L'A., che sposò Andreana Caracciolo, fu principe di Troia, gran cancelliere del Regno e mastro d'atti (cancelliere del collegio dei dottori in Napoli).
Agli inizi della rivolta popolare del 1647, l'A. si unì al piccolo esercito aristocratico che si andava organizzando in Aversa agli ordini di Prospero Tuttavilla. Al comando di sessanta cavalli partecipò alla occupazione di Castellammare e successivamente alla difesa della città dai Francesi che tentavano di sbarcarvi. Nel gennaio del 1648 difese Nola contro i ribelli, ma il 19 dello stesso mese dovette abbandonare la città per raggiungere Troia, anch'essa minacciata dai rivoltosi.
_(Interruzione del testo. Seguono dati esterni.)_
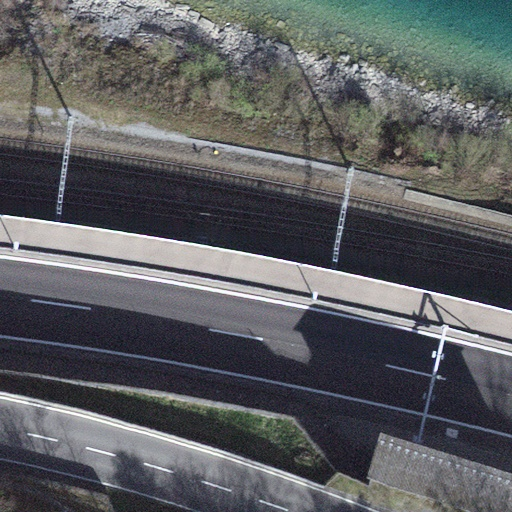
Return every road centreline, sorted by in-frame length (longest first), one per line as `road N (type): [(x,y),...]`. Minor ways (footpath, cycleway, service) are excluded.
road 1 (motorway): [(511,398),(323,353),(0,298)]
road 2 (tertiary): [(0,432),(75,446),(286,511)]
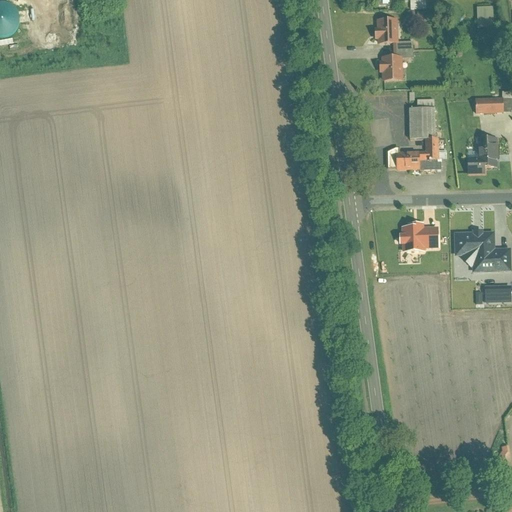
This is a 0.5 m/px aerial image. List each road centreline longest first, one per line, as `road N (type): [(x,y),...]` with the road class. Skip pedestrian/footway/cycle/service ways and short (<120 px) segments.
road 1 (tertiary): [(349,205),(392,511)]
road 2 (tertiary): [(320,0),(349,205)]
road 3 (residential): [(349,205),(511,197)]
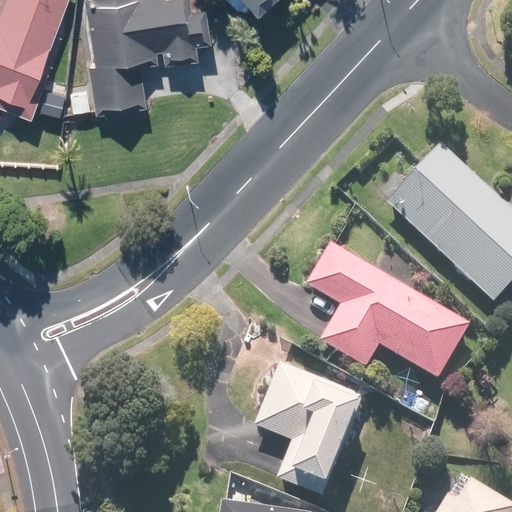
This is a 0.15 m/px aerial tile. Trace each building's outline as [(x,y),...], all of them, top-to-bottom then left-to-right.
[(0,0),(0,109),(28,119),(34,103),(27,101),(63,0),(0,0)] [(80,0),(89,92),(66,94),(68,116),(142,109),(137,61),(148,60),(149,65),(152,65),(151,55),(157,54),(158,65),(184,62),(178,0),(80,0)] [(230,0),(246,17),(265,0),(230,0)] [(511,280),(511,220),(436,148),(382,205),(489,305),(511,280)] [(463,326),(323,246),(300,288),(335,309),(314,346),(360,372),(374,348),(432,381),(463,326)] [(275,364),(249,428),(287,445),(270,484),(317,503),(360,399),(275,364)] [(511,511),(457,476),(434,511),(511,511)]
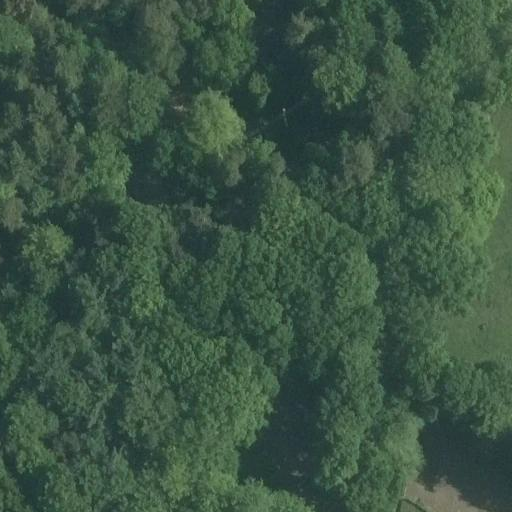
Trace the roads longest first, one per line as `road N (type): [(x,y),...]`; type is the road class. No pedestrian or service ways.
road 1 (track): [(339,1),(183,80),(163,131),(155,202),(179,226),(221,238),(281,194),(378,95),(423,75)]
road 2 (track): [(423,75),(379,511)]
road 3 (track): [(373,392),(473,389),(511,404)]
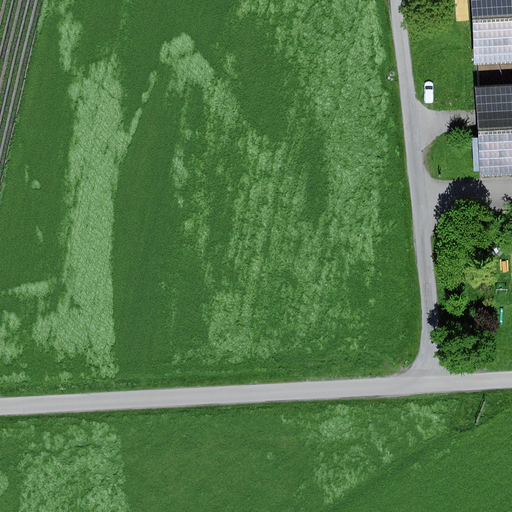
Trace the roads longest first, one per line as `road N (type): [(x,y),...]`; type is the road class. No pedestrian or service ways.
road 1 (track): [(511,387),(0,418)]
road 2 (track): [(418,0),(449,389)]
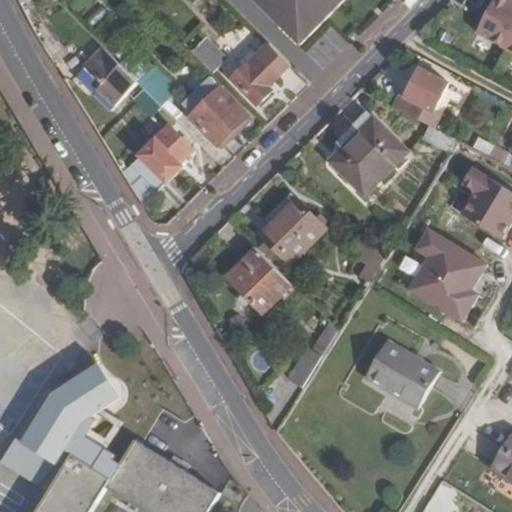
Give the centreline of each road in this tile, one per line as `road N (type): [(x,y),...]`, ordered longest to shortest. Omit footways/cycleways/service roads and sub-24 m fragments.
road 1 (residential): [(156,274),(432,0)]
road 2 (residential): [(0,6),(156,274)]
road 3 (residential): [(156,274),(296,511)]
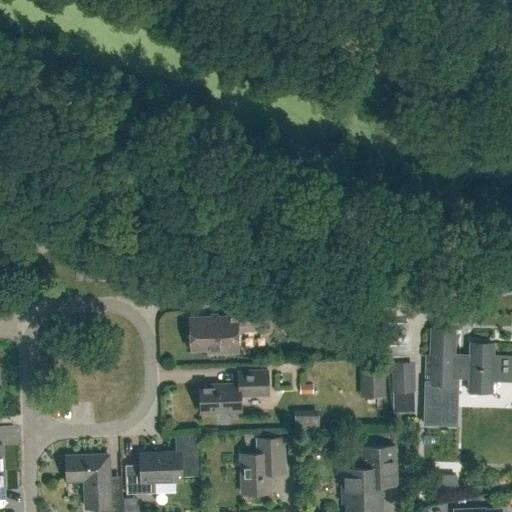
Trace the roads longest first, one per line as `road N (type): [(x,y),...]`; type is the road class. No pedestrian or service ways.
road 1 (track): [(0,92),(395,246),(511,267)]
road 2 (residential): [(29,432),(26,307),(114,303),(144,314),(151,338),(146,416),(122,430)]
road 3 (track): [(248,0),(511,84)]
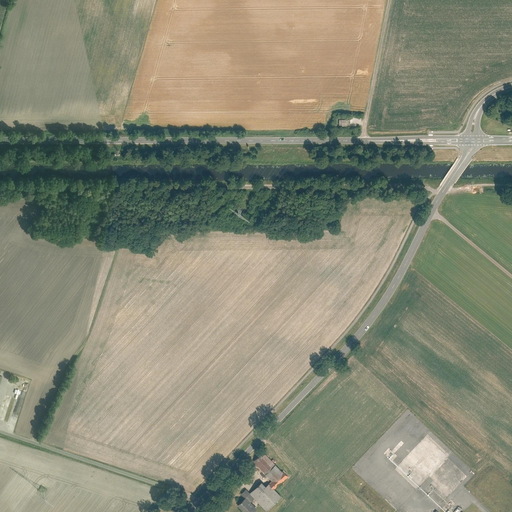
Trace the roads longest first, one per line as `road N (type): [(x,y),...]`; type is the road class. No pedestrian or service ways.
road 1 (tertiary): [(472,140),(0,139)]
road 2 (secondary): [(203,499),(397,283),(472,140)]
road 3 (unclassified): [(0,432),(203,499)]
road 4 (track): [(363,140),(388,0)]
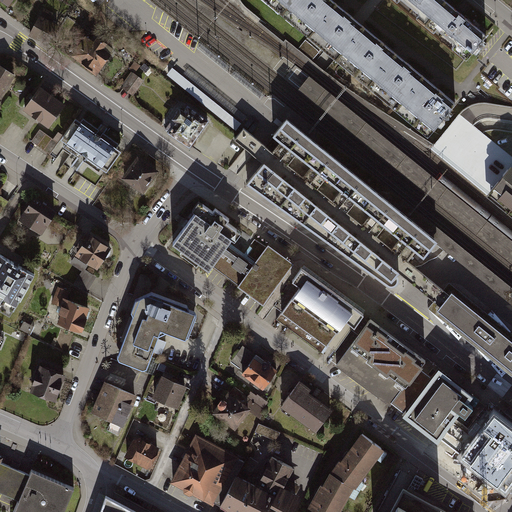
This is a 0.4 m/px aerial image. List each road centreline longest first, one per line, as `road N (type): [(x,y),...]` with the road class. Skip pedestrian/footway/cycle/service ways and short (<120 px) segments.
road 1 (residential): [(511,393),(195,168)]
road 2 (residential): [(500,511),(229,310)]
road 3 (residential): [(195,168),(0,30)]
road 4 (residential): [(57,444),(135,241)]
road 5 (residential): [(148,494),(229,310)]
road 6 (residential): [(135,241),(0,153)]
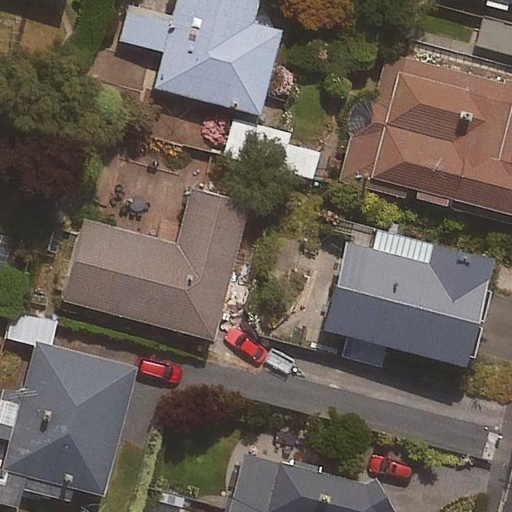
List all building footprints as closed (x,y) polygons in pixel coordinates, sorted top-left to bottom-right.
[(249,0),(169,0),(166,13),(124,2),(115,37),(159,49),(150,82),(251,109),(273,25),(245,18),(249,0)] [(511,20),(483,14),(477,46),(511,52),(511,20)] [(511,132),(511,81),(382,50),(366,116),(353,113),(339,170),(511,210),(511,142),(510,142),(511,132)] [(308,176),(314,151),(283,143),(286,131),(230,117),(221,154),(308,176)] [(243,200),(186,184),(171,240),(76,214),(54,294),(207,335),(243,200)] [(457,359),(483,253),(369,225),(366,237),(335,229),(306,347),(377,364),(382,341),(457,359)] [(128,366),(31,340),(15,400),(0,395),(0,500),(13,504),(18,484),(61,495),(64,483),(96,491),(128,366)] [(384,511),(367,479),(241,447),(224,511),(384,511)]
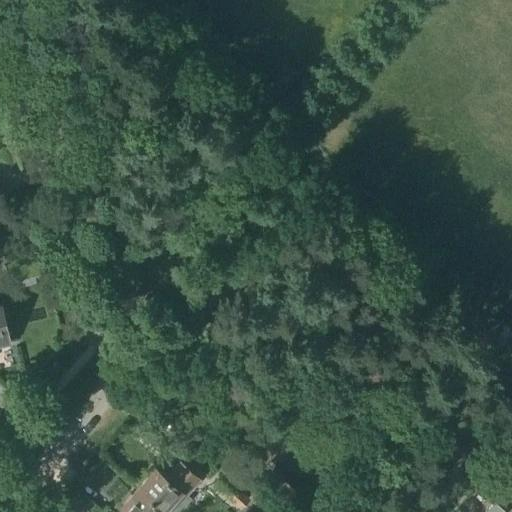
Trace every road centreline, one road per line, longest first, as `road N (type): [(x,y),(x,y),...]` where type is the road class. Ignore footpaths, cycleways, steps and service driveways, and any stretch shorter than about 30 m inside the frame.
road 1 (residential): [(0,511),(107,391),(101,340),(13,0)]
road 2 (track): [(101,340),(183,232),(394,0)]
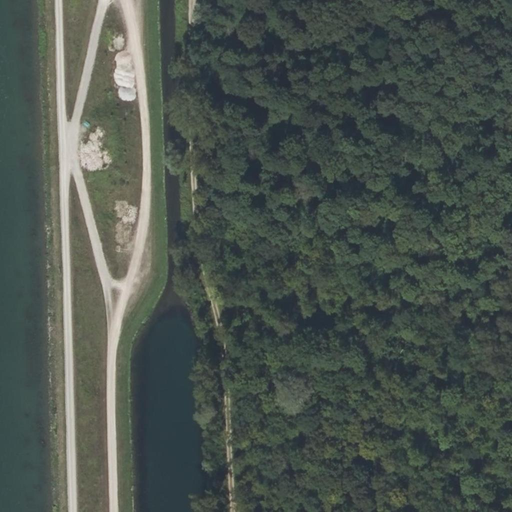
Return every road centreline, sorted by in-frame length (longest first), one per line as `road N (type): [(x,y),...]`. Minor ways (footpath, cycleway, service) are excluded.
road 1 (track): [(126,0),(142,106),(145,208),(113,325),(117,511)]
road 2 (track): [(192,0),(197,177),(227,416),(230,511)]
road 3 (track): [(72,511),(61,149)]
road 4 (track): [(113,325),(74,170),(61,149)]
road 5 (track): [(104,0),(61,149)]
road 6 (track): [(61,149),(56,0)]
L'A. la difese a lungo dagli assalti delle bande di popolari al comando di Pietro di Crescenzio, ma infine fu costretto ad abbandonarla, senza poter attendere i rinforzi condotti dal principe di Montesarchio. Insieme con questo però l'A. poco dopo rientrò nella città, favorito anche dalla lotta sorta tra i popolari e una fazione di cittadini a lui favorevole.
Nell'autunno del 1648 l'A. prese parte alla congiura capeggiata dal principe di Montesarchio per scacciare gli Spagnoli e stabilire in Napoli una dinastia indipendente con don Giovanni d'Austria. Scoperto il complotto per la delazione di un nobile, Pietro Carafa, e arrestato il fratello Andrea dal viceré conte d'Oñate, l'A. si sottrasse alla cattura fuggendo a Roma. Le rappresaglie del viceré contro i suoi feudi lo indussero però poco dopo a chiedere l'intercessione del cardinale Egidio Albornoz presso l'Oñate, per poter essere riammesso nel Regno. Sventata la congiura, era ormai interesse del governo spagnolo non riaprire, con misure troppo severe verso la nobiltà implicata nel complotto, una nuova crisi nel Regno da poco tempo pacificato: la mediazione del cardinale, capo del partito spagnolo a Roma, superò le ultime difficoltà del viceré e l'A: poté tranquillamente ritornare nei suoi feudi (marzo 1649). Di lì a poco, sempre nel 1649, l'A. morì di tisi.
Fonti e Bibl.: F. Capecelatro, Diario... delle cose avvenute nel reame di Napoli negli anni 1647-50, a cura di A. Granito di Belmonte, II, Napoli 1852, passim; III, ibid. 1854, pp. 75, 77-79, 97, 502, 503; I. Fuidoro, Successi del governo del conte d'Oñatte (1648-1653), a cura di A. Parente, Napoli 1932, pp. 73 s.; A. Caracciolo di Torchiarolo, Sulla spettanza dei titoli di marchese di Pescara e del Vasto, in Riv. araldica, L (1952), p. 153; B. Candida Gonzaga, Mem. delle fam. nobili delle prov. meridionali d'Italia, V, Napoli 1875, p. 38; M. Schipa, Masaniello, Bari 1925, pp. 93, 168, 171.